Supplied entries below:

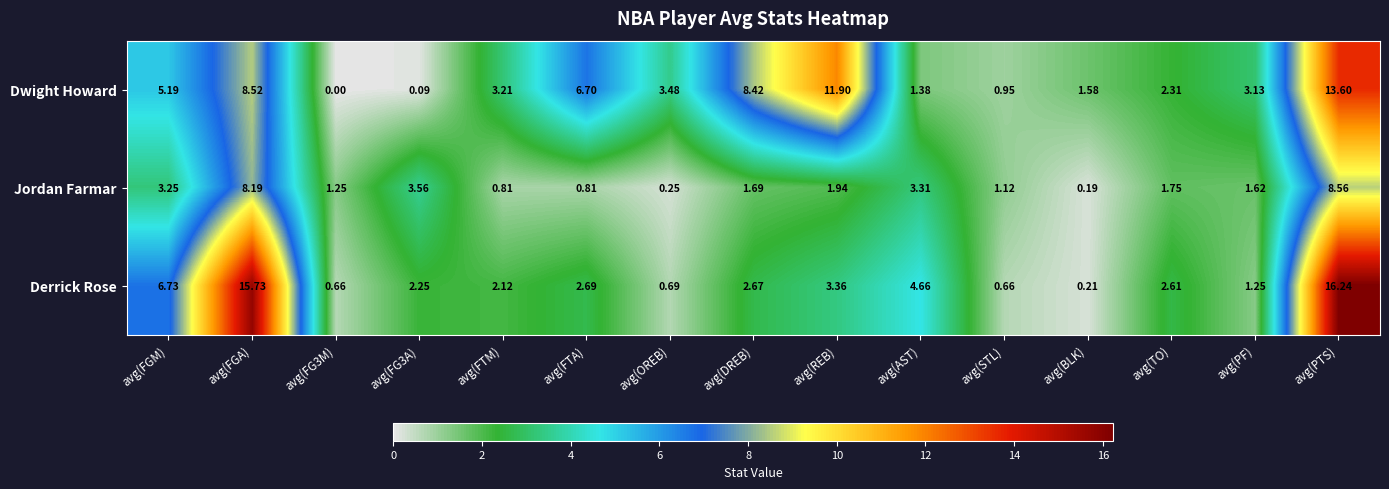

Between avg(FTM) and avg(PTS), which series saw the biggest shift?

Derrick Rose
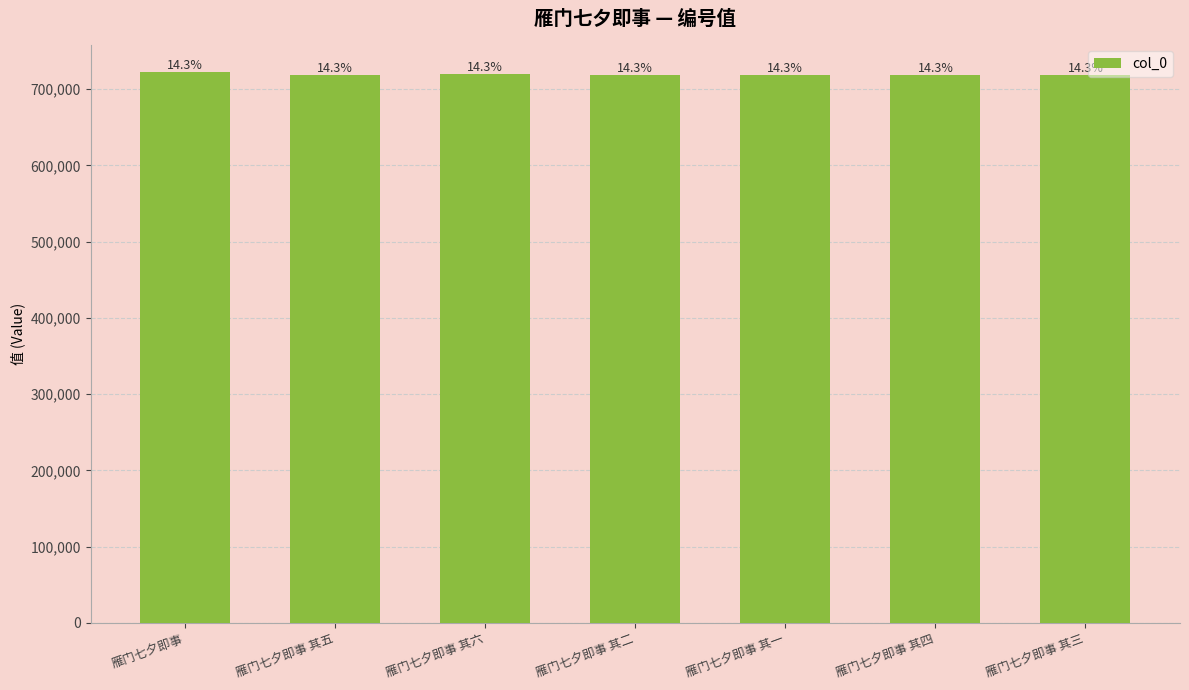

How many bars are there in total?

7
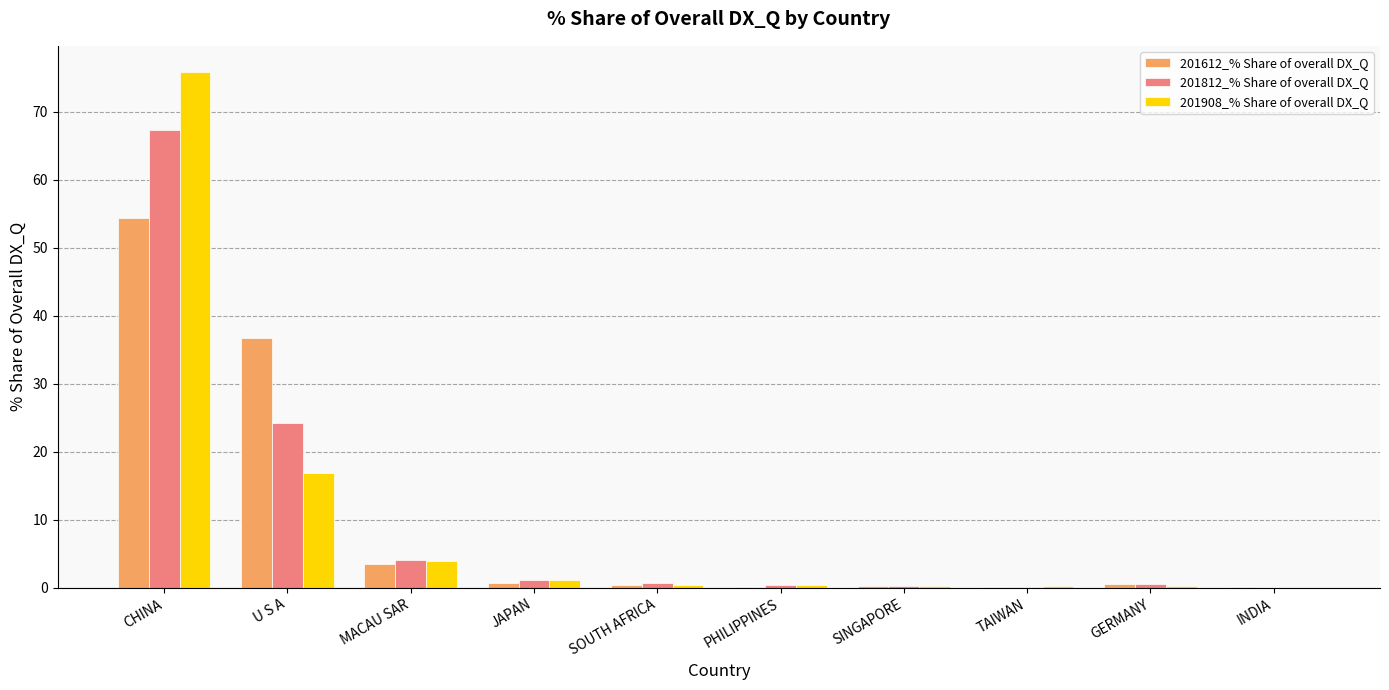

Is the value of 201612_% Share of overall DX_Q at TAIWAN greater than the value of 201812_% Share of overall DX_Q at CHINA?

No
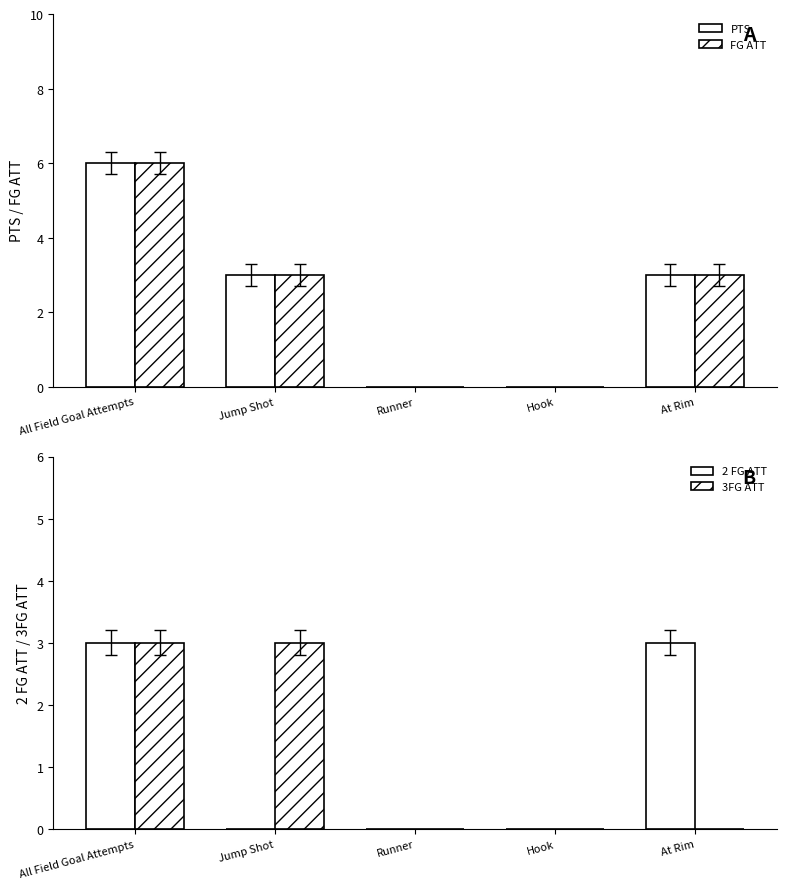

What position from the right is At Rim?

1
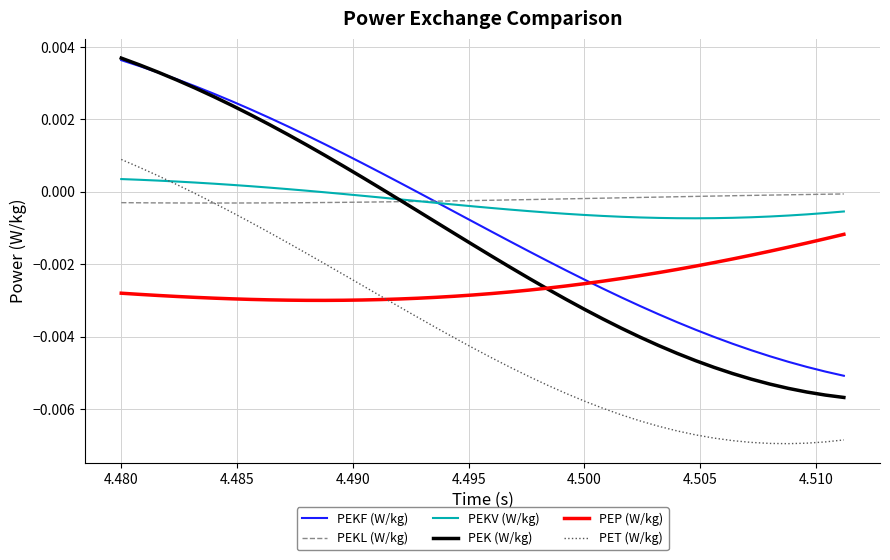

Which series has the widest spread of values?

PEK (W/kg)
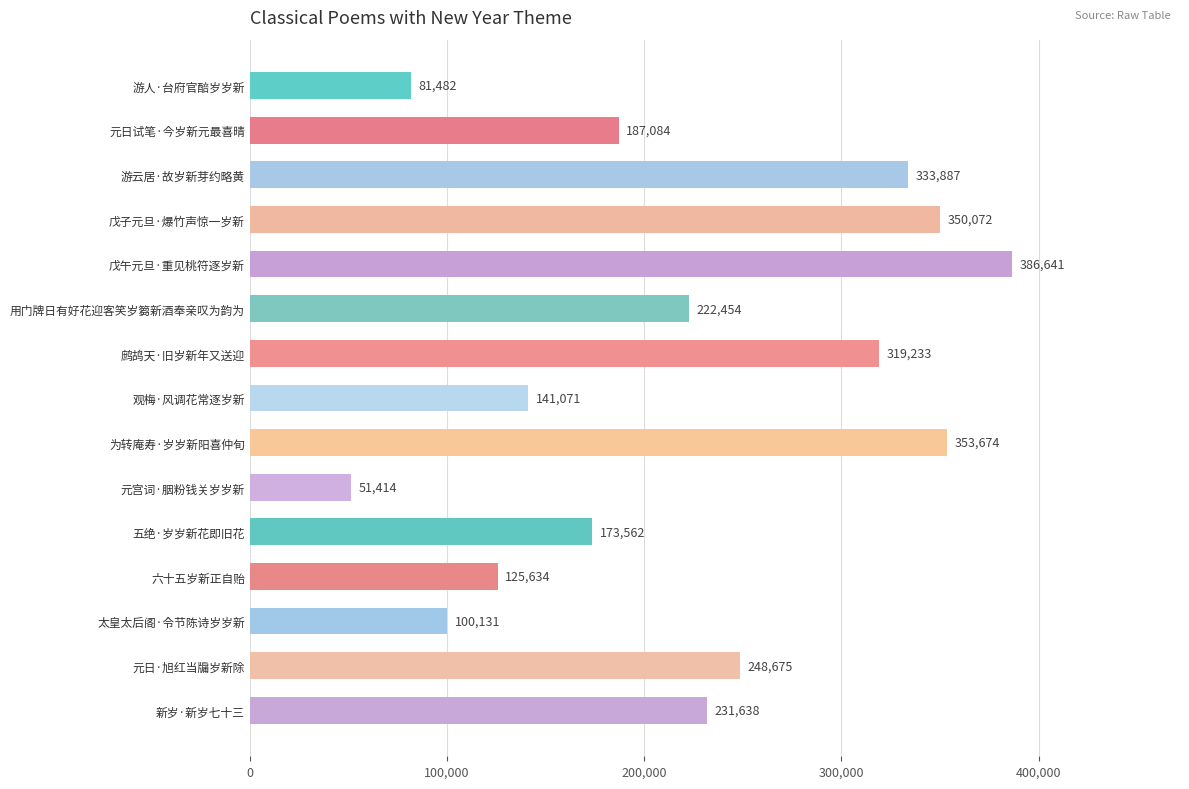

The value at 元日·旭红当牖岁新除 is 328394. True or false?

False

End of Supplied entries.

* [Exercise directions]: Copy every one of the lines above word for word, but leave the pictures out.

* [Solution for this exercise]:
Between avg(FTM) and avg(PTS), which series saw the biggest shift?

Derrick Rose

How many bars are there in total?

7

Is the value of 201612_% Share of overall DX_Q at TAIWAN greater than the value of 201812_% Share of overall DX_Q at CHINA?

No

What position from the right is At Rim?

1

Which series has the widest spread of values?

PEK (W/kg)

The value at 元日·旭红当牖岁新除 is 328394. True or false?

False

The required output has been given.